(Your tasks):
1. Rewrite everything from "Cristian Marussi Aug." down to "few remarks below." in the SCMI patch thread, putting "devicetree" in place of "Device Tree".
2. In the SCMI patch thread, what access width is given as an example for shared memory areas that only support a certain width?
3. Go on with the SCMI patch thread, starting after its last line.

(Page text):
%%

OK, I will think about more about what needs to be done here, but in 
general, do you agree this is an acceptable approach to support "odd" SRAMs?
Cristian Marussi Aug. 12, 2024, 6:01 p.m. UTC | #7
On Mon, Aug 12, 2024 at 10:46:31AM -0700, Florian Fainelli wrote:
> On 8/12/24 10:18, Cristian Marussi wrote:
> > On Sat, Aug 10, 2024 at 02:46:21PM -0700, Florian Fainelli wrote:
> > > Some shared memory areas might only support a certain access width,
> > > (e.g.: 32 bits accesses only). Update the shmem layer to support
> > > reading from and writing to such shared memory area using the specified
> > > I/O width in the Device Tree. The various transport layers making use of
> > > the shmem.c code are updated accordingly to pass the I/O width to the
> > > routines that need it.
> > 
> > Hi Florian,
> > 
> > I only glanced quicky through the series...a few remarks below.
> > 
> > > 
> > > Signed-off-by: Florian Fainelli <florian.fainelli@broadcom.com>
> > > ---
> > >   drivers/firmware/arm_scmi/common.h            | 14 +++-
> > >   .../arm_scmi/scmi_transport_mailbox.c         | 12 ++-
> > >   .../firmware/arm_scmi/scmi_transport_optee.c  |  7 +-
> > >   .../firmware/arm_scmi/scmi_transport_smc.c    | 10 ++-
> > >   drivers/firmware/arm_scmi/shmem.c             | 77 ++++++++++++++++---
> > >   5 files changed, 96 insertions(+), 24 deletions(-)

%%

(Data excerpt):
%%

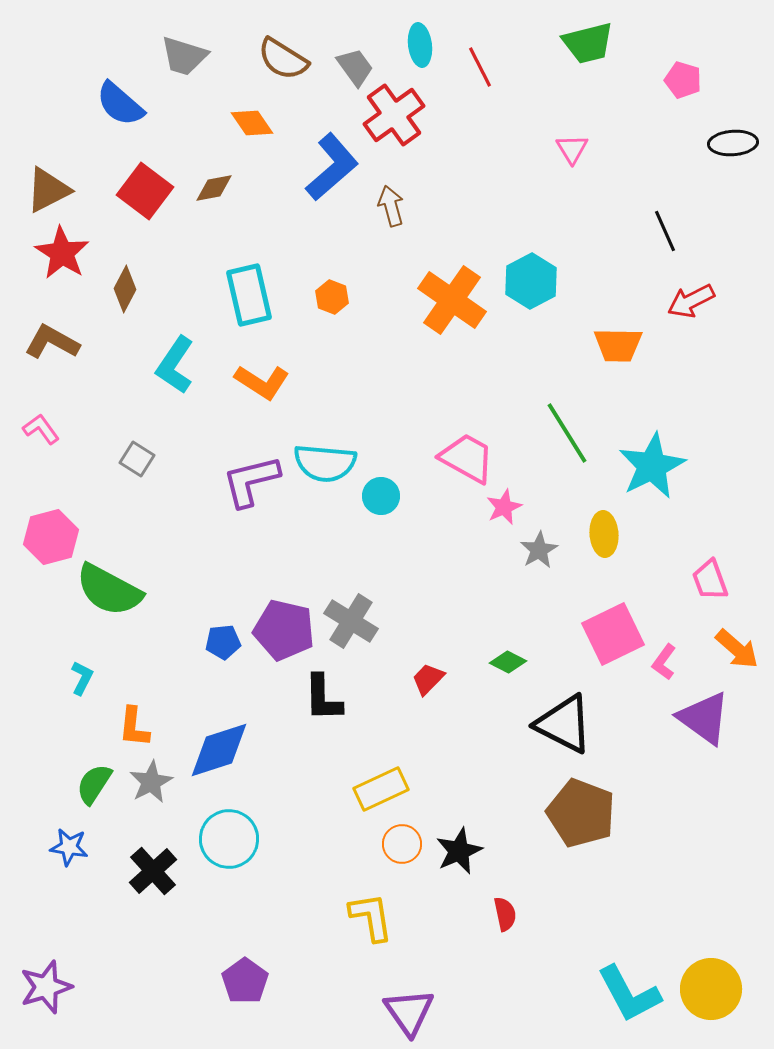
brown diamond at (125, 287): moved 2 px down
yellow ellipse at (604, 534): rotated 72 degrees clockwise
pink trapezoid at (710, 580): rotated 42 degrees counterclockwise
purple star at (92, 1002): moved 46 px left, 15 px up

%%

(Responses per task):
1.
Cristian Marussi Aug. 12, 2024, 6:01 p.m. UTC | #7
On Mon, Aug 12, 2024 at 10:46:31AM -0700, Florian Fainelli wrote:
> On 8/12/24 10:18, Cristian Marussi wrote:
> > On Sat, Aug 10, 2024 at 02:46:21PM -0700, Florian Fainelli wrote:
> > > Some shared memory areas might only support a certain access width,
> > > (e.g.: 32 bits accesses only). Update the shmem layer to support
> > > reading from and writing to such shared memory area using the specified
> > > I/O width in the devicetree. The various transport layers making use of
> > > the shmem.c code are updated accordingly to pass the I/O width to the
> > > routines that need it.
> > 
> > Hi Florian,
> > 
> > I only glanced quicky through the series...a few remarks below.

2. 32-bit accesses only.

3.
> > > 
> > > diff --git a/drivers/firmware/arm_scmi/common.h b/drivers/firmware/arm_scmi/common.h
> > > index 69928bbd01c2..97dae844a190 100644
> > > --- a/drivers/firmware/arm_scmi/common.h
> > > +++ b/drivers/firmware/arm_scmi/common.h
> > > @@ -170,6 +170,7 @@ void scmi_protocol_release(const struct scmi_handle *handle, u8 protocol_id);
> > >    *		       This can be dynamically set by transports at run-time
> > >    *		       inside their provided .chan_setup().
> > >    * @transport_info: Transport layer related information
> > > + * @shmem_io_width: I/O width in bytes of the shared memory area
> > >    */
> > >   struct scmi_chan_info {
> > >   	int id;
> > > @@ -178,6 +179,7 @@ struct scmi_chan_info {
> > >   	struct scmi_handle *handle;
> > >   	bool no_completion_irq;
> > >   	void *transport_info;
> > > +	u32 shmem_io_width;
> > >   };
> > 
> > As you said you dont need this if you embed it inside the
> > transpor_info...but...
> > >   /**
> > > @@ -336,13 +338,16 @@ struct scmi_shared_mem;
> > >   struct scmi_shared_mem_operations {
> > >   	void (*tx_prepare)(struct scmi_shared_mem __iomem *shmem,
> > >   			   struct scmi_xfer *xfer,
> > > -			   struct scmi_chan_info *cinfo);
> > > +			   struct scmi_chan_info *cinfo,
> > > +			   u32 shmem_io_width);
> > 
> > ...maybe also you dont need this additional parameters if you setup
> > upfront the shmem ops to operate ONLY on the configured size...
> > 
> > ...I mean all of this seems to be a one-shot setup procedure so it
> > would be sensible to just configuire the shmem ops pointers once-for all
> > to ONLY use the proper size helper method...since mixed-size usage at
> > runtime seems NOT be an option given how the binding is used...
> > 
> > ...but I can see that in this case you will need to change a bit
> > how the scmi_shared_mem_operations are setup...since now they are a
> > const global and initialized fully at driver init in
> > 
> > 	scmi_trans_core_ops.shmem = scmi_shared_mem_operations_get();
> > 
> > ..so, in case you want to setup only once the properly sized helpers at
> > run-time, all of this should happen instead at probe-time and you should
> > have a per-probe-instance scmni_trans_core_ops struct since you could have
> > multiple SCMI nodes using multiple shmem transports with different size...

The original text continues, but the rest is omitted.